━━━ Record set ━━━

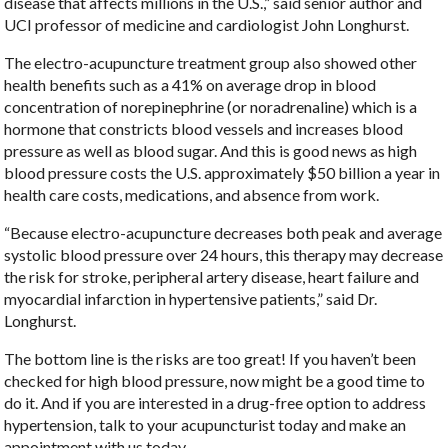
disease that affects millions in the U.S.,” said senior author and
UCI professor of medicine and cardiologist John Longhurst.
The electro-acupuncture treatment group also showed other
health benefits such as a 41% on average drop in blood
concentration of norepinephrine (or noradrenaline) which is a
hormone that constricts blood vessels and increases blood
pressure as well as blood sugar. And this is good news as high
blood pressure costs the U.S. approximately $50 billion a year in
health care costs, medications, and absence from work.
“Because electro-acupuncture decreases both peak and average
systolic blood pressure over 24 hours, this therapy may decrease
the risk for stroke, peripheral artery disease, heart failure and
myocardial infarction in hypertensive patients,” said Dr.
Longhurst.
The bottom line is the risks are too great! If you haven’t been
checked for high blood pressure, now might be a good time to
do it. And if you are interested in a drug-free option to address
hypertension, talk to your acupuncturist today and make an
appointment with us today.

━━━

- [Exercise description]: The required output is each line above restated verbatim, with all images omitted.

- [Result of this task]:
disease that affects millions in the U.S.,” said senior author and
UCI professor of medicine and cardiologist John Longhurst.
The electro-acupuncture treatment group also showed other
health benefits such as a 41% on average drop in blood
concentration of norepinephrine (or noradrenaline) which is a
hormone that constricts blood vessels and increases blood
pressure as well as blood sugar. And this is good news as high
blood pressure costs the U.S. approximately $50 billion a year in
health care costs, medications, and absence from work.
“Because electro-acupuncture decreases both peak and average
systolic blood pressure over 24 hours, this therapy may decrease
the risk for stroke, peripheral artery disease, heart failure and
myocardial infarction in hypertensive patients,” said Dr.
Longhurst.
The bottom line is the risks are too great! If you haven’t been
checked for high blood pressure, now might be a good time to
do it. And if you are interested in a drug-free option to address
hypertension, talk to your acupuncturist today and make an
appointment with us today.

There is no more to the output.